Ah, Riforma: che parola portatrice di novità, di miglioramenti, di nuove speranze, che vocabolo sonoro e solare, foriero di cambiamenti e di audaci progetti...
Ce ne sono di così belle, di Riforme, che vale la pena di parlare anche solo di un frammento di queste ciclopiche realizzazioni per vedere, chiaramente, anche la totalità dell'opera immane che si sta compiendo.
Prendiamo un ministero a caso: il Ministero per i Beni Culturali e Ambientali che fu istituito da Spadolini nel 1974. Non si usavano ancora le sigle ma si sarebbe dovuto chiamare MiBCA
Nel 1998, durante il primo governo Prodi, fu istituito il nuovo Ministero per i Beni e le Attività Culturali (alle quali si andò ad aggiungere la promozione dello sport e di impiantistica sportiva e la promozione delle attività dello spettacolo in tutte le sue espressioni): il MiBAC.
Nel 2013 il governo Letta affidò le competenze del Turismo al Ministero che assunse la denominazione di Ministero dei Beni e delle Attività Culturali e del Turismo: il MiBACT.
Nel 2018 sorse una nuova struttura a denominazione di Ministero per i Beni e le Attività Culturali: il MiBAC.
Da pochi giorni la struttura in oggetto è stata ribattezzata Ministero della Cultura.
Abituati all'orribile uso degli acronimi, molti hanno pensato che adesso sarebbe stato abbreviato in MinCul, con gran gioia per chi è avvezzo ai giochi di parole di vario spessore culturale.
Ma dal Ministero, con urgente circolare, hanno informato ufficialmente che l'acronimo sarà: MiC.
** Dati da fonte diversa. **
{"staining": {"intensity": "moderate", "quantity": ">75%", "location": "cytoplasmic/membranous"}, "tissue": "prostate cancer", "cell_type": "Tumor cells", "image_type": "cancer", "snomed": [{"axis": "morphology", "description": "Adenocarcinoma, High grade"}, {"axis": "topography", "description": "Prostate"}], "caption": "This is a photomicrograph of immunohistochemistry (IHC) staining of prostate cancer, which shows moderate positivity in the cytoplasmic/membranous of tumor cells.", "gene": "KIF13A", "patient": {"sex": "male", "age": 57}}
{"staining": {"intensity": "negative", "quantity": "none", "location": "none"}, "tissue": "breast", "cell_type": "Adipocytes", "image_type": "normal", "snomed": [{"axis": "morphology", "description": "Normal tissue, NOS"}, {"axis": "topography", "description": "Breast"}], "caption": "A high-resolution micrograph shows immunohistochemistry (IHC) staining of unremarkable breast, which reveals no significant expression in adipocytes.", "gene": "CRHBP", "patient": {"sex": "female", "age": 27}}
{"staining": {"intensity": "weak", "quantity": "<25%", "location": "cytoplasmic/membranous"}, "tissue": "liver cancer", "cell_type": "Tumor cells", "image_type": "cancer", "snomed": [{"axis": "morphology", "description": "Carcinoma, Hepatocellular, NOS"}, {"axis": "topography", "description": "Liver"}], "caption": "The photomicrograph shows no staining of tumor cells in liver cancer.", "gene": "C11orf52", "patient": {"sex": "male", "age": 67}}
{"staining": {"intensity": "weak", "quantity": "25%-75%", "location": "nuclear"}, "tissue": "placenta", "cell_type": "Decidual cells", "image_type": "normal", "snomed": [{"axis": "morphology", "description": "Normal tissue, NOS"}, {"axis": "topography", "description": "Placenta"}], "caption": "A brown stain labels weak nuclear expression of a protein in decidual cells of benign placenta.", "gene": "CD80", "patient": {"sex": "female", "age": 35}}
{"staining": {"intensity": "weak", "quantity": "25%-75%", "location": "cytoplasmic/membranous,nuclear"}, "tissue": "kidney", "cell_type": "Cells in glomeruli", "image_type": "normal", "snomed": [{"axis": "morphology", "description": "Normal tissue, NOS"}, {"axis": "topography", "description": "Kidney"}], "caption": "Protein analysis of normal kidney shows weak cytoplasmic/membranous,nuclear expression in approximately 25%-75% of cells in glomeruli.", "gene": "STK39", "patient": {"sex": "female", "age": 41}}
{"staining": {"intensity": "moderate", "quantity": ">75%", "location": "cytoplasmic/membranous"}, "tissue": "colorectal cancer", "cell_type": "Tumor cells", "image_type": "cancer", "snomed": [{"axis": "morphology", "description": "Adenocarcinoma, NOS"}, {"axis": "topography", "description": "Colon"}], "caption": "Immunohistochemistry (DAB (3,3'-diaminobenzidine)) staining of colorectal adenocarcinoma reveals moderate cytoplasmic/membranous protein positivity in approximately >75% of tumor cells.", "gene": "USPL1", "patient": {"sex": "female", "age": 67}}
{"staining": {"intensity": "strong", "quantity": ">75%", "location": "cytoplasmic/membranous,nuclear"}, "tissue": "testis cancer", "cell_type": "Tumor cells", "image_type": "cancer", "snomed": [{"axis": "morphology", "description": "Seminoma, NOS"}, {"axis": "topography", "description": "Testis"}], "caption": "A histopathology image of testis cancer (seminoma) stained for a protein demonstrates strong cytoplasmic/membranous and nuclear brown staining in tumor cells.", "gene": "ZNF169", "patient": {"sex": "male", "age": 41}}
Grazie a questa nuova Riforma, allora, i dipendenti del Ministero si dovranno affrettare, ancora una volta, a sbianchettare il vecchio nome e a vergarne il nuovo sui moduli e sulle pagine intestate che popolano le loro scrivanie; a rifare le lapidi, le targhe e le targhette, i timbri, i sigilli per ceralacca e quant'altro si usa modernamente negli uffici di tale struttura.
Vi rendete conto di quanti e quali sforzi riformatori sono stati compiuti più e più volte in così pochi anni?